DDM-LISA BARTHE - REMISE DE MEDAILLES DE LA VILLE DE TOULOUSE  AUX TR

Henri Nguyen Sau fait partie des 20 000 Indochinois recrutés, pour la plupart de force, en 1939 pour travailler dans les usines françaises. Parmi eux, environ 3 000 sont passés par Toulouse.

Né en 1920 à Vinh au Vietman, Nguyen Sau a aujourd’hui 91 ans et a reçula médaille de la ville de Toulouse, comme une reconnaissance de son histoire. Petit monsieur, soigné dans son costume, il raconte son histoire, assis sur un banc de la Chapelle des Carmelittes, à côté de sa fille Frédérique. En juin 1939, il est incorporé volontaire d’Indochine, le Vietnam d’aujourd’hui. « Je parlais français et l’administration avait besoin d’interprètes pour aller remplacer les Français qui étaient au front. Il faut savoir qu’alors, 90 % des personnes qui étaient avec moi n’étaient que des paysans, réquisitionnés et pas volontaires», raconte-t-il, envahi par son histoire, bien qu’il se dise mauvais orateur. Au début de l’année 1940, il débarque du bateau à Marseille. Il restera environ trois semaines dans l’actuelle prison des Baumettes avant d’être envoyé à Venissieux pour travailler à la Poterie Nationale. « J’y ai travaillé jusqu’en juin. Quand il y a eu l’Armistice, on a donné l’ordre à ma compagnie, la 29e compagnie, de se replier à Agde pour ne pas se faire embarquer par les Allemands.

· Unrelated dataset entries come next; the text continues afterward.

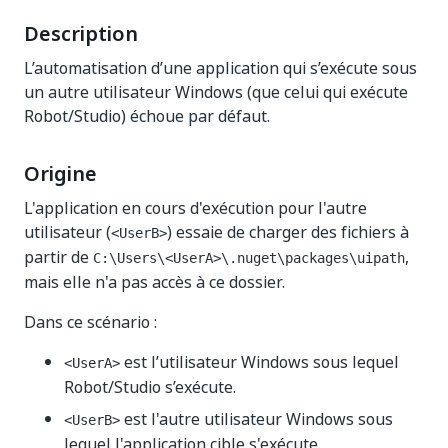
Description
L’automatisation d’une application qui s’exécute sous
un autre utilisateur Windows (que celui qui exécute
Robot/Studio) échoue par défaut.
Origine
L'application en cours d'exécution pour l'autre
utilisateur (
) essaie de charger des fichiers à
<UserB>
partir de
,
C:\Users\<UserA>\.nuget\packages\uipath
mais elle n'a pas accès à ce dossier.
Dans ce scénario :
est l’utilisateur Windows sous lequel
<UserA>
Robot/Studio s’exécute.
est l'autre utilisateur Windows sous
<UserB>
lequel l'application cible s'exécute.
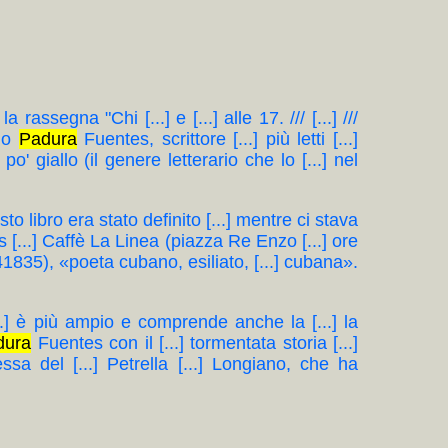
 rassegna "Chi [...] e [...] alle 17. /// [...] ///
rdo
Padura
Fuentes, scrittore [...] più letti [...]
o' giallo (il genere letterario che lo [...] nel
sto libro era stato definito [...] mentre ci stava
[...] Caffè La Linea (piazza Re Enzo [...] ore
041835), «poeta cubano, esiliato, [...] cubana».
...] è più ampio e comprende anche la [...] la
dura
Fuentes con il [...] tormentata storia [...]
a del [...] Petrella [...] Longiano, che ha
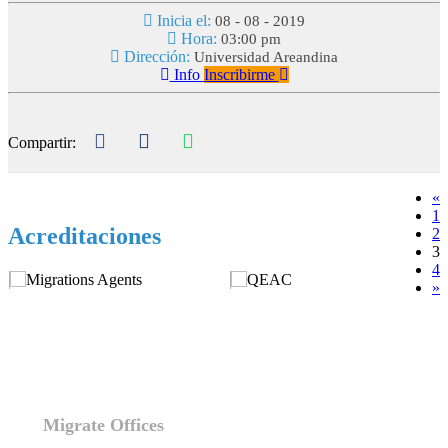
Inicia el:
08 - 08 - 2019
Hora:
03:00 pm
Dirección:
Universidad Areandina
Info
Inscribirme
Compartir:
«
1
Acreditaciones
2
3
4
»
Migrate Offices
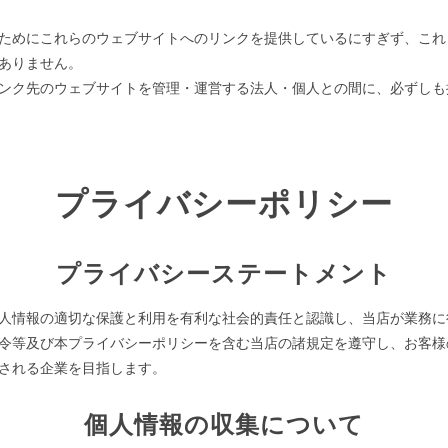
ためにこれらのウェブサイトへのリンクを提供しているにすぎず、これ
ありません。
ンク先のウェブサイトを管理・運営する法人・個人との間に、必ずしも
プライバシーポリシー
プライバシーステートメント
人情報の適切な保護と利用を有利な社会的責任と認識し、当店が業務に
令等及び本プライバシーポリシーを含む当店の諸規定を遵守し、お客様
される企業を目指します。
個人情報の収集について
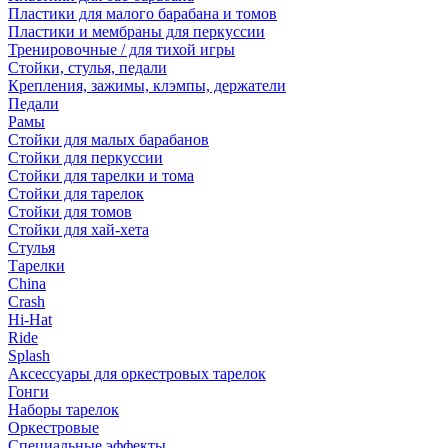
Пластики для малого барабана и томов
Пластики и мембраны для перкуссии
Тренировочные / для тихой игры
Стойки, стулья, педали
Крепления, зажимы, клэмпы, держатели
Педали
Рамы
Стойки для малых барабанов
Стойки для перкуссии
Стойки для тарелки и тома
Стойки для тарелок
Стойки для томов
Стойки для хай-хета
Стулья
Тарелки
China
Crash
Hi-Hat
Ride
Splash
Аксессуары для оркестровых тарелок
Гонги
Наборы тарелок
Оркестровые
Специальные эффекты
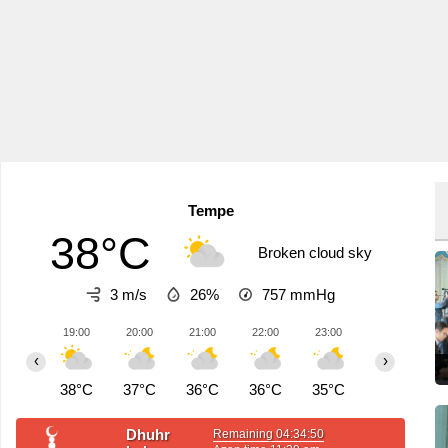
Tempe
38°C
Broken cloud sky
3 m/s
26%
757
mmHg
19:00
20:00
21:00
22:00
23:00
00:00
0
‹
›
38°C
37°C
36°C
36°C
35°C
35°C
3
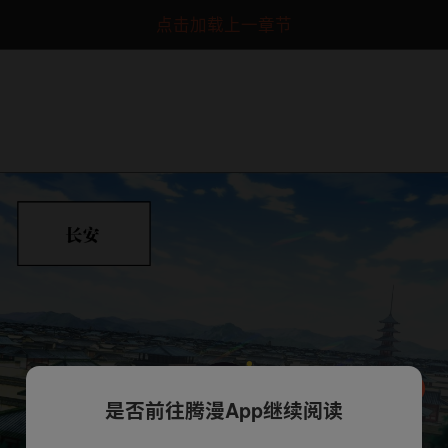
点击加载上一章节
是否前往腾漫App继续阅读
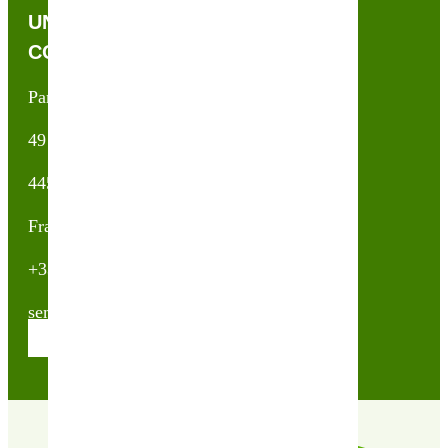
UNE QUESTION, UN CONSEIL ?
CONTACTEZ-NOUS !
Partner & Co SAS
49 avenue du Général de Gaulle
44500 La Baule Escoublac
France
+33(0)2 40 23 63 24
sembio@partnerandco.fr
Contactez nos conseillères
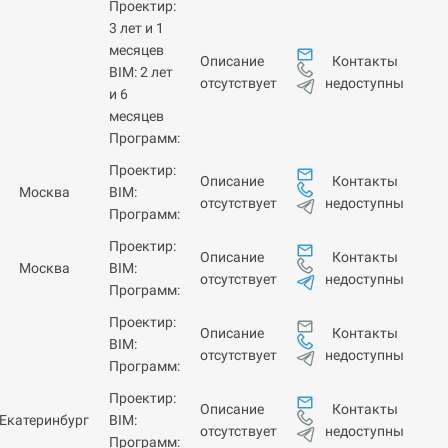
Проектир:
3 лет и 1
месяцев
Контакты
Описание
BIM: 2 лет
недоступны
отсутствует
и 6
месяцев
Программ:
Проектир:
Контакты
Описание
Москва
BIM:
недоступны
отсутствует
Программ:
Проектир:
Контакты
Описание
Москва
BIM:
недоступны
отсутствует
Программ:
Проектир:
Контакты
Описание
BIM:
недоступны
отсутствует
Программ:
Проектир:
Контакты
Описание
Екатеринбург
BIM:
недоступны
отсутствует
Программ:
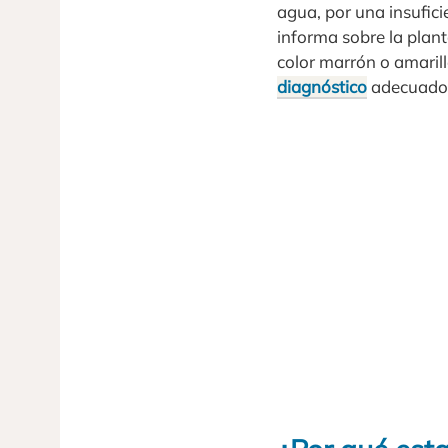
agua, por una insuficie
informa sobre la plan
color marrón o amarill
diagnóstico
adecuado y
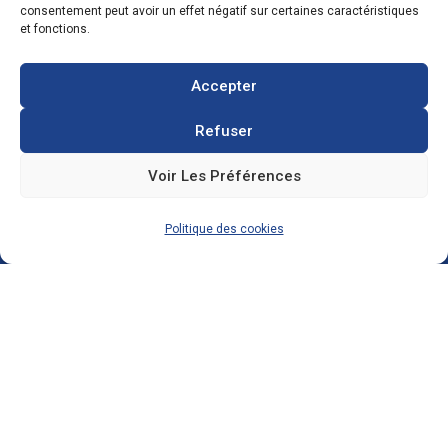
consentement peut avoir un effet négatif sur certaines caractéristiques
Donchery
et fonctions.
FRANCE
Accepter
03 52 72 97 88
Refuser
Voir Les Préférences
contact@ecosolar.energy
À PROPOS
Politique des cookies
Mentions légales
RGPD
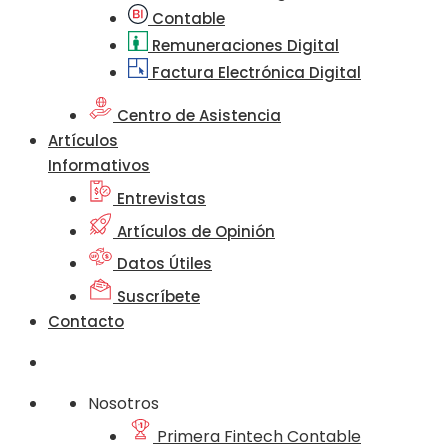
Contable
Remuneraciones Digital
Factura Electrónica Digital
Centro de Asistencia
Artículos
Informativos
Entrevistas
Artículos de Opinión
Datos Útiles
Suscríbete
Contacto
Nosotros
Primera Fintech Contable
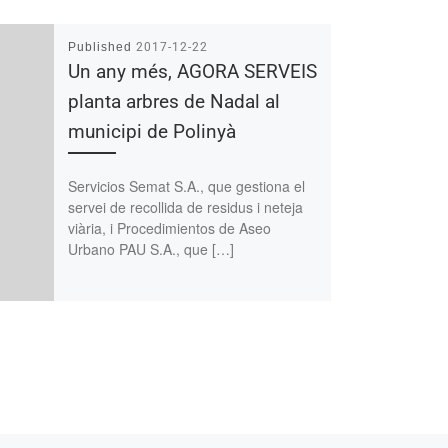
Published
2017-12-22
Un any més, AGORA SERVEIS
planta arbres de Nadal al
municipi de Polinyà
Servicios Semat S.A., que gestiona el
servei de recollida de residus i neteja
viària, i Procedimientos de Aseo
Urbano PAU S.A., que […]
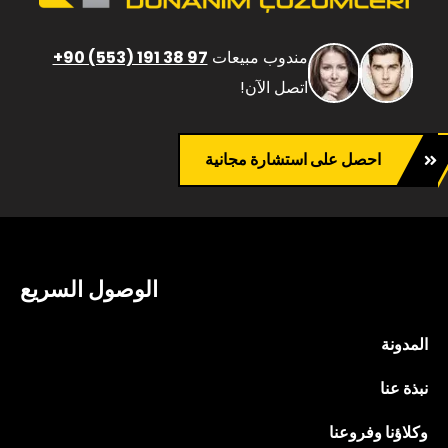
مندوب مبيعات
+90 (553) 191 38 97
اتصل الآن!
احصل على استشارة مجانية
الوصول السريع
المدونة
نبذة عنا
وكلاؤنا وفروعنا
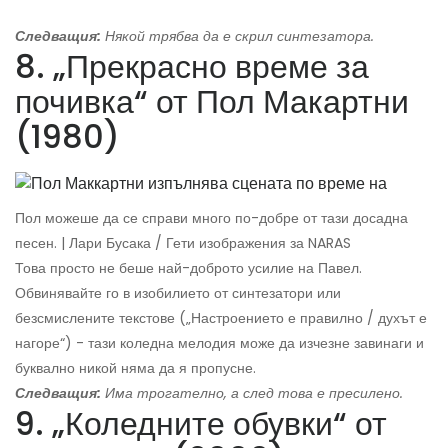
Следващия:
Някой трябва да е скрил синтезатора.
8. „Прекрасно време за
почивка“ от Пол Макартни
(1980)
Пол можеше да се справи много по-добре от тази досадна
песен. | Лари Бусака / Гети изображения за NARAS
Това просто не беше най-доброто усилие на Павел.
Обвинявайте го в изобилието от синтезатори или
безсмислените текстове („Настроението е правилно / духът е
нагоре“) - тази коледна мелодия може да изчезне завинаги и
буквално никой няма да я пропусне.
Следващия:
Има трогателно, а след това е пресилено.
9. „Коледните обувки“ от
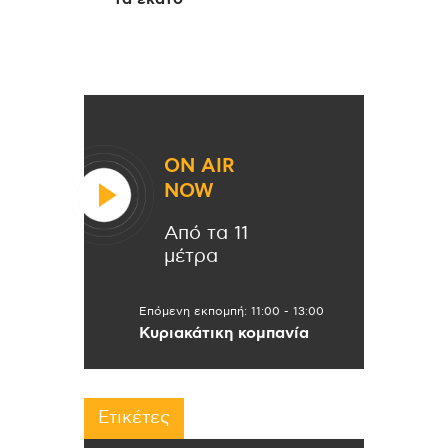
ON AIR
NOW
Από τα 11
μέτρα
Επόμενη εκπομπή:
11:00
-
13:00
Κυριακάτικη κομπανία
Ετικέτες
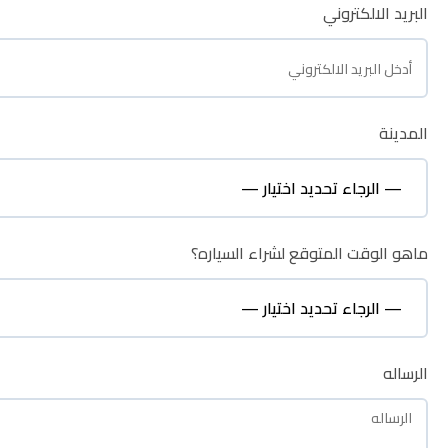
البريد الالكتروني
البريد الالكتروني
المدينة
المدينة
ماهو الوقت المتوقع لشراء السياره؟
ماهو الوقت المتوقع لشراء السياره؟
نظره عامة
الرساله
الرساله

Il restera là près d’un an à Agde avant d’être envoyé à la Poudrerie Nationale de Toulouse, « L’arsenal a tellement changé, aujourd’hui je ne reconnais plus rien ». Puis, fin 1942, il ira travailler à Montauban, avant de rejoindre Grenoble. « Là-bas, j’ai pu suivre des cours à l’école technique et j’ai rencontré une belle blonde de Grenoble qui est devenue ma femme. Nous avons eu quatre enfants ». Pendant plus de 50 ans, Henri Nguyen Sau a vécu en France sans jamais retourner au Vietnam, jusqu’à un coup de téléphone de son fils. « Un soir, il m’a appelé et m’a parlé de mon frère et ma sœur restés au Vietnam. Pour moi, ça a été comme un choc, raconte-t-il encore ému. Je suis donc allé au Vietnam pour la première fois depuis 50 ans en 1989. Puis, j’y suis retourné deux fois. J’y ai rencontré ma seconde épouse, vietnamienne d’origine chinoise. Nous sommes mariés depuis 21 ans », dit-il en souriant.